頭は全然痛くないのに、視界がちょっとだけくらくらする。


そんな視界の中で白が急に私のチューハイに手を伸ばそうとするから、とっさに両手でぎゅっと捕まえてから言った。



「ねぇ、罰ゲームやろうよ」

「は?罰ゲームって?」

「前に私の大学時代のこと掘り返そうとしたでしょ~?その時の罰ゲーム」

「…………酔ってるくせによくもそんなこと覚えてるな」

「当たり前でしょ?ひひっ」

「………まあ、いいけど。どんなゲームする気だ?」



白は私に手を握られたまま、苦笑しながらも私をジッと見つめていた。

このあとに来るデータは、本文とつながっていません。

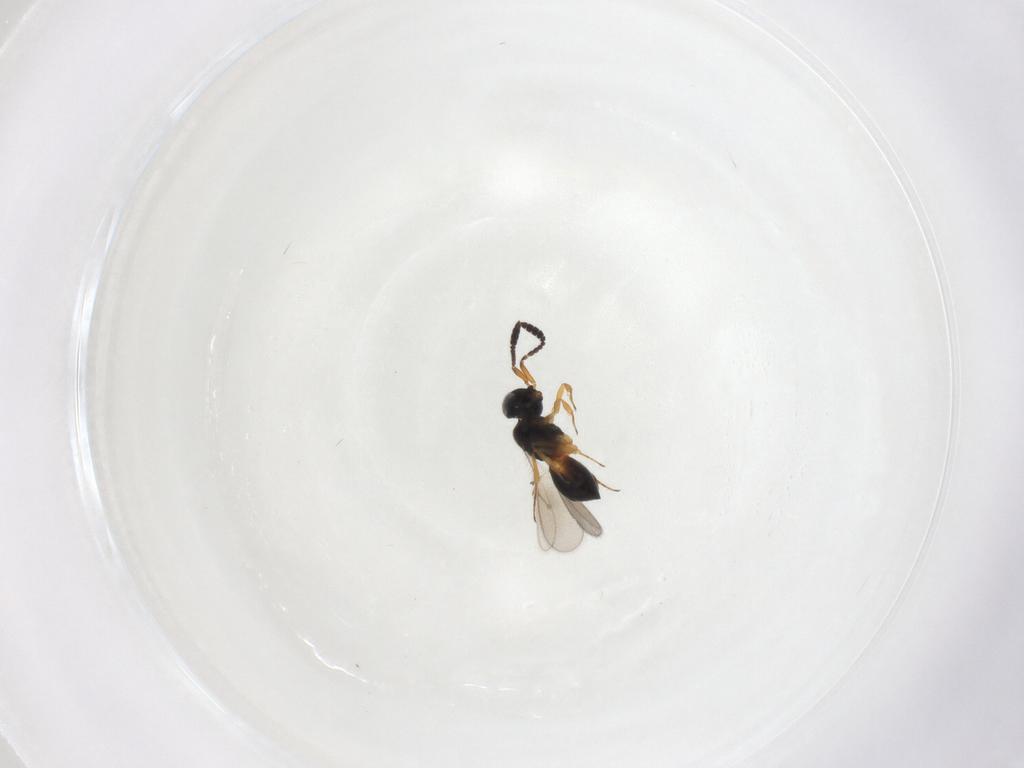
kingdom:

私は、どういうゲームをするべきかとアルコールが回っている頭を必死に捻り始める。


正直、罰ゲームやろって言ったのは完全に成り行きだ。ゲームといってもあんま分からないし、こういう場面では特に………あ。


……そういえば、あったかもしれない。


大学のコンパで、互いに気がありそうな二人をくっつけるためにやってたゲーム。



「……真実ゲーム」

「は?」

「真実か挑戦か。それ、やろ?」



予想してなかったのか、白の顔が驚愕に滲んでいくのが見えた。